Under defense contracts the DFARS further provides the ability of contractors to recover “external restructuring” costs resulting from a business combination where some cost savings to DOD will result from the restructuring (DFARS 21.205-70(b). “Restructuring activities” are considered to be those activities occurring after a business combination that affect operations of companies not previously under common ownership or control. They are defined as “a transaction whereby assets or operations of two or more companies not previously under common ownership or control are combined, whether by merger, acquisition or sale/purchase of assets.” “Restructuring activities” are defined as “nonroutine, nonrecurring or extraordinary activities to combine facilities, operations, or workforce in order to eliminate redundant capabilities, improve future operations and reduce overall costs.” However, contrary to the authors assertions, allowable “restructuring activities” are allowable if they are ongoing repositionings or redeployments of productive facilities or workforce (e.g. plant rearrangements, relocation costs) or if they include ordinary or routine activities charged as indirect costs that would have otherwise been incurred (planning and analysis, contract administration or recurring financial and administrative support) (231.205-70(b) (3). The authors clarify that some costs after a business combination may nonetheless be allowable if they affect only one of the companies not previously under common ownership. Of course, if there had been no business combination, restructuring activities undertaken solely by one company are allowable (231.205-70(b)(2).
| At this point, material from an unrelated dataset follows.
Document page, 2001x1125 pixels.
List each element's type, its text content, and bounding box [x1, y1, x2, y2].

In addition, restructuring costs under the DFARS that may be allowable include but are not limited to severance pay for employees, early retirement incentive payments, employee retraining costs, relocation costs for retained employees and relocation and rearrangement of plant facilities.

Practical Considerations

  1. The process of seeking reimbursements of otherwise allowable restructuring costs can vary depending on whether the contractor is seeking reimbursement under a civilian or defense contract. For example, under a DOD contract, for restructuring costs to be allowable the projected savings must exceed projected costs by a factor of at least two to one or the business combination must result in the preservation of a critical capability that would otherwise be lost to DOD. In addition, the process usually includes a DCAA audit of the projected restructuring costs as well as the projected savings. The FAR does not have similar detailed procedures where the criteria is they be reasonable meaning they not exceed the amount a prudent person would incur in the conduct of competitive business. The authors state though the FAR does not explicitly adopt the procedures in the DFARS Part 231.205-70 they are implicit meaning contractors seeking reimbursement under civilian contracts should seek an advance agreement from the CO. Though such an agreement is prudent it is still not an absolute requirement where failure to obtain one will not affect the reasonableness, allocability or allowability required under FAR 31.109.
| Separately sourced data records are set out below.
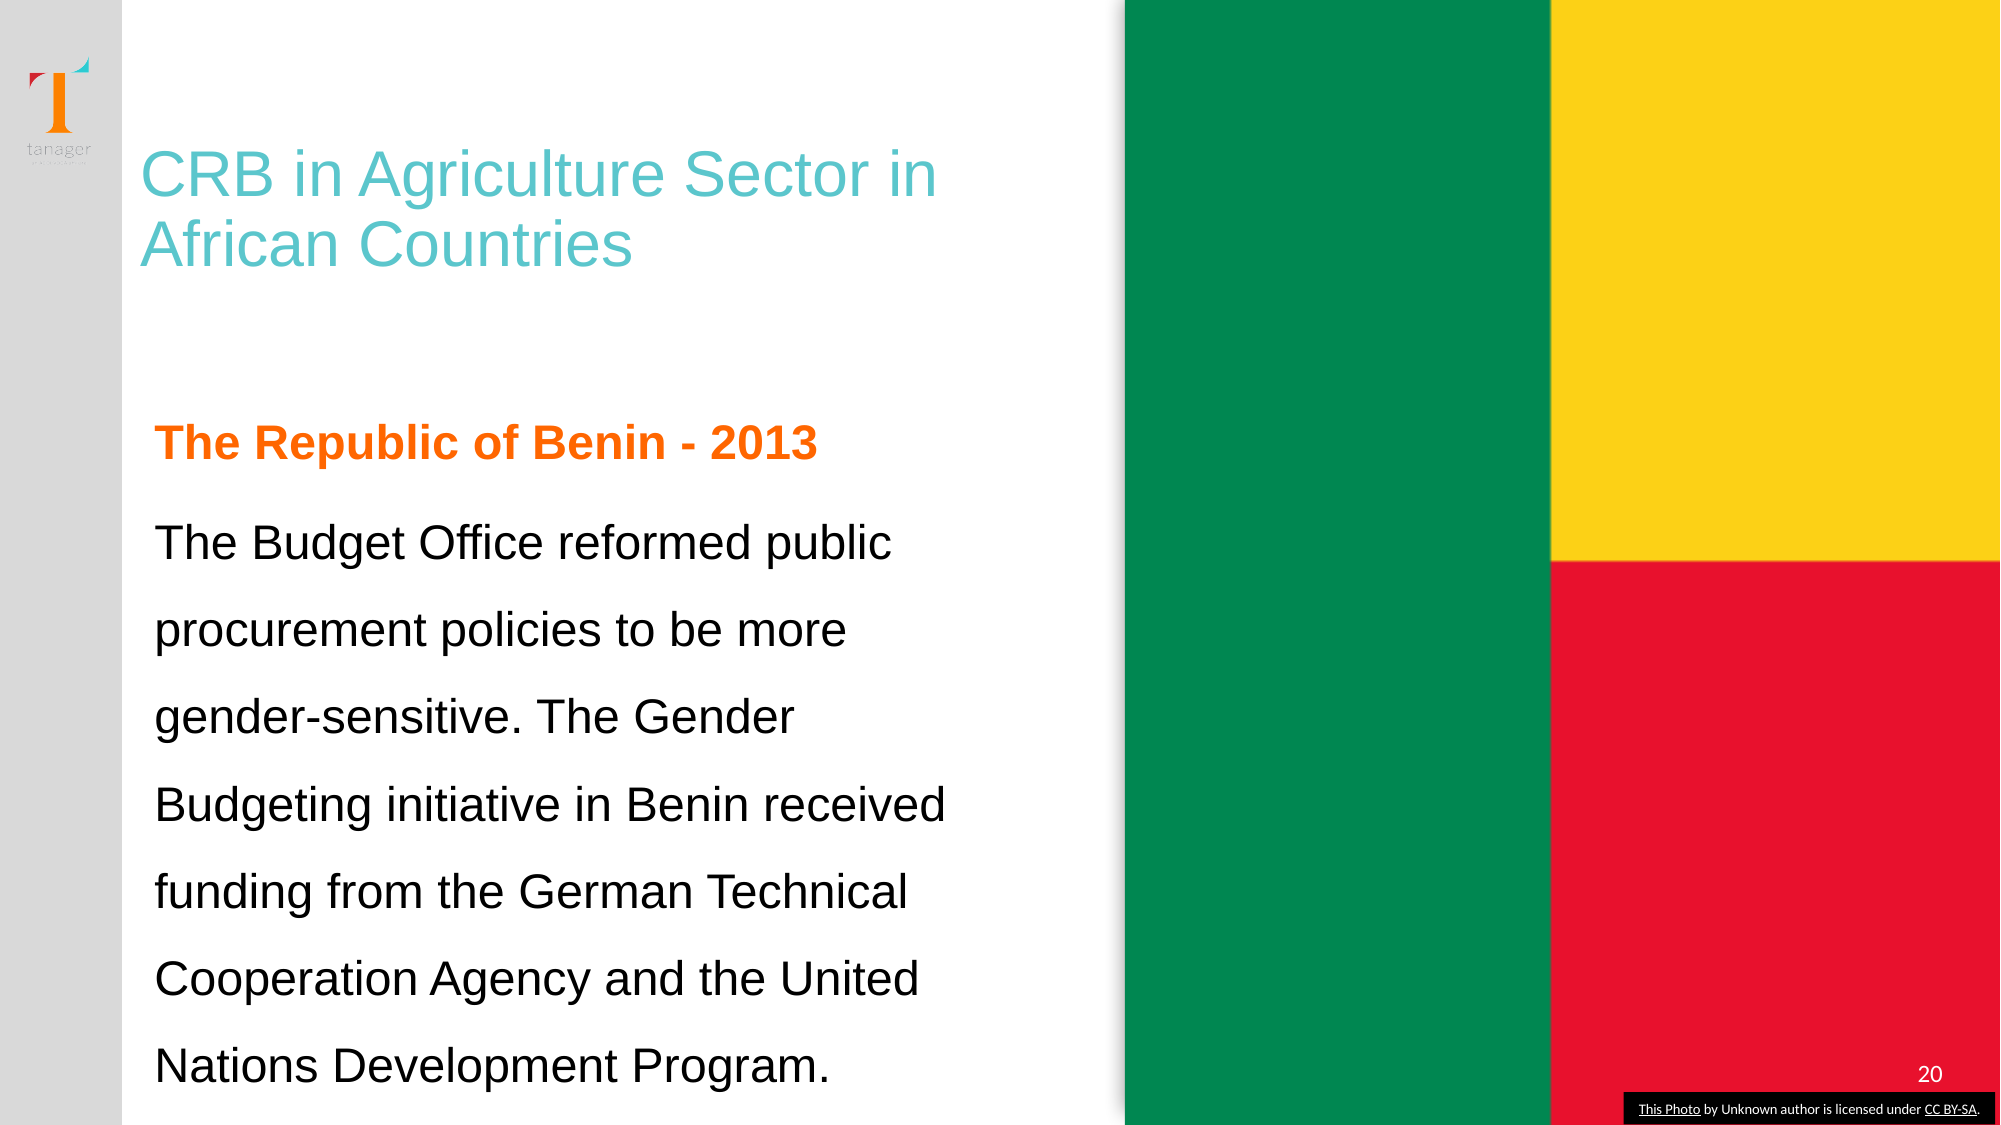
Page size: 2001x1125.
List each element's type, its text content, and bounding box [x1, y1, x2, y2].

text_box [0, 0, 123, 1125]
text_box [123, 0, 1124, 1125]
picture [1124, 0, 2000, 1125]
list The Republic of Benin - 2013 The Budget Office reformed public procurement policies to be more gender-sensitive. The Gender Budgeting initiative in Benin received funding from the German Technical Cooperation Agency and the United Nations Development Program. [139, 349, 1015, 1100]
title CRB in Agriculture Sector in African Countries [124, 68, 1110, 290]
picture [27, 53, 91, 166]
  2. A contractor needs to also consider the effects of a contract novation whether there are differences in the FAR and DFARS. The model novation in the FAR may foreclose the possibility of recovering restructuring costs because the model agreement contains broad waiver language that may arguably prevent recovery of restructuring costs (FAR 42.1204).
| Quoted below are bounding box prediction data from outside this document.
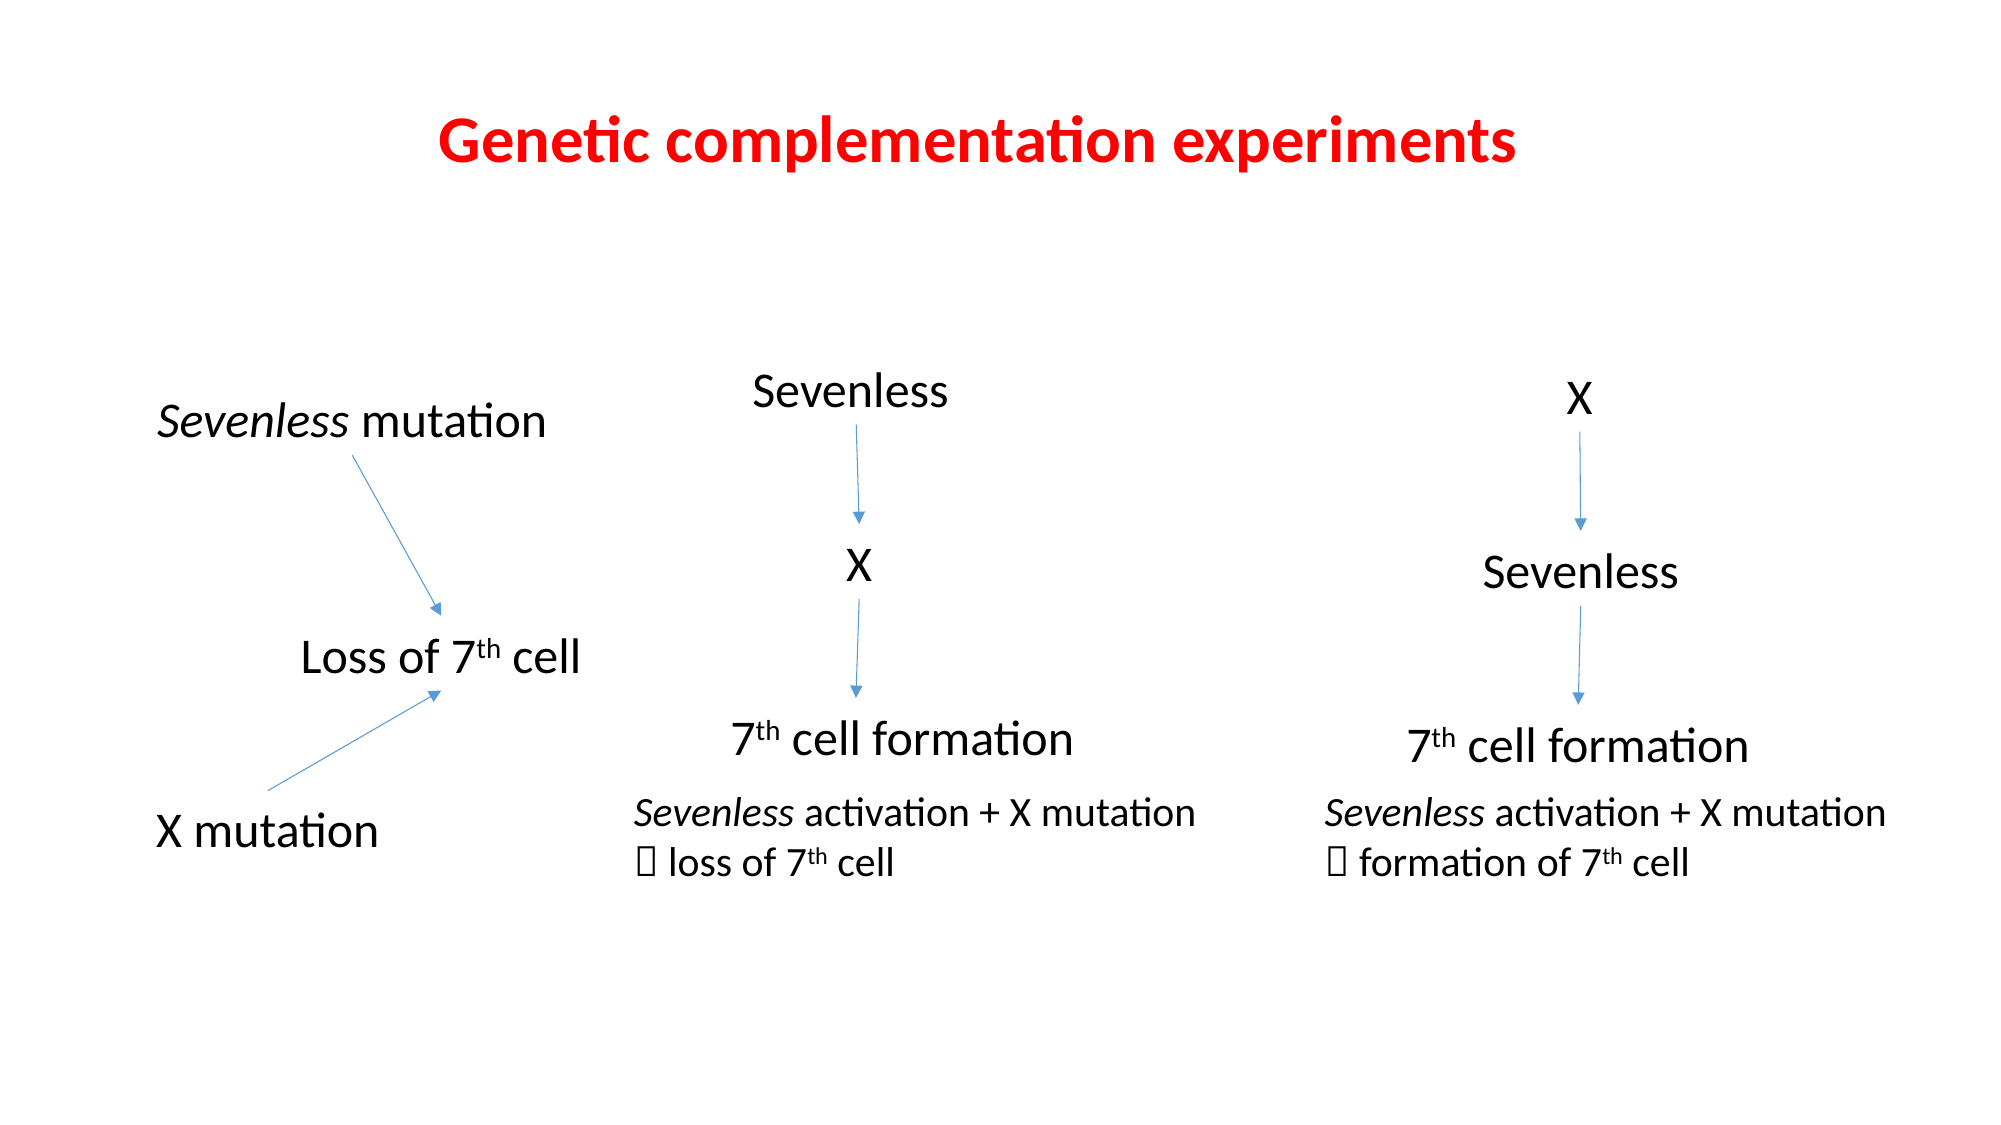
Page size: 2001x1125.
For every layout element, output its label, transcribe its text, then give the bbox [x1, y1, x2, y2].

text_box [352, 455, 442, 616]
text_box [855, 599, 860, 698]
text_box 7th cell formation [715, 697, 1090, 773]
text_box Sevenless [737, 349, 975, 425]
text_box Sevenless mutation [142, 380, 563, 455]
text_box X mutation [141, 790, 395, 866]
text_box 7th cell formation [1391, 704, 1765, 777]
text_box Genetic complementation experiments [424, 88, 1549, 183]
text_box Sevenless activation + X mutation  formation of 7th cell [1309, 777, 1916, 893]
text_box Sevenless activation + X mutation  loss of 7th cell [619, 777, 1242, 893]
text_box X [1551, 356, 1608, 432]
text_box Sevenless [1467, 530, 1694, 606]
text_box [856, 425, 860, 524]
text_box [268, 691, 442, 791]
text_box X [831, 523, 888, 599]
text_box Loss of 7th cell [285, 615, 597, 691]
  3. On the other hand, the model novation agreement provided in the DFARS recognizes restructuring costs due to a merger or acquisition, where it may be in the interests of the government. Accordingly, all costs associated with a restructuring would be reimbursable as long as the restructuring will reduce overall costs to the DOD.
  4. To reduce uncertainty, contractors are advised to seek an advance agreement, they should be ready to prepare a restructuring proposal that would probably be audited, complete forward priced restructuring costs and implement separate charge codes to capture actual restructure costs against estimates. The steps should be done in advance of the close of a merger or acquisition.